5 Love is constant suffering and concessions – Difficult Truths About Relationships
People who are confident that love gives exclusively positive emotions are likely to be in a relationship precisely until the moment when their other half has any difficulties. Then they will run away, screaming something about nerve cells that cannot be restored, and freedom, which is better than the shackles of love. In general, as you already understood, building relationships with such people is more expensive for yourself.

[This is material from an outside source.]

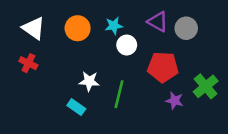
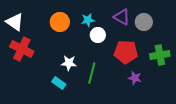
white triangle: (34, 28) -> (15, 22), moved
red cross: (28, 63) -> (22, 49), size x1.6
green cross: (206, 86) -> (160, 55), moved, turned 30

Love is not only joy and happiness, but it is also the overcoming of suffering and life’s difficulties together with the second half. If one of you two is ill – the latter should be surrendered 100 percent, whether he likes it or not. Constant support, of course, is exhausting, but if you give your time to a person and spend your strength on it, you will get something more meaningful in return.
The Reality of Relationships
6 Love, similar to that shown in films, does not exist
The idealized image of a couple in films and books has nothing to do with the real situation. Yes, you can have beautiful dates, long conversations at night, coffee in bed and other attributes of a happy life.
But in reality, all this is often accompanied by all kinds of awkwardness, inconsistencies, things that usually do not bring to the public. Simply put, a relationship is about accepting each other as you really are, and not getting out of hand in order to match the high bar that mass culture has set for modern couples.
7 Pride in relationships needs to be learned to hold – Difficult Truths About Relationships
Probably, almost the hardest thing in a relationship is to accept that in some situations you have to calm down your pride and just apologize. Sometimes it requires you to push your own needs into the background.
It is this behavior that can characterize a person as mature and ready for a serious relationship.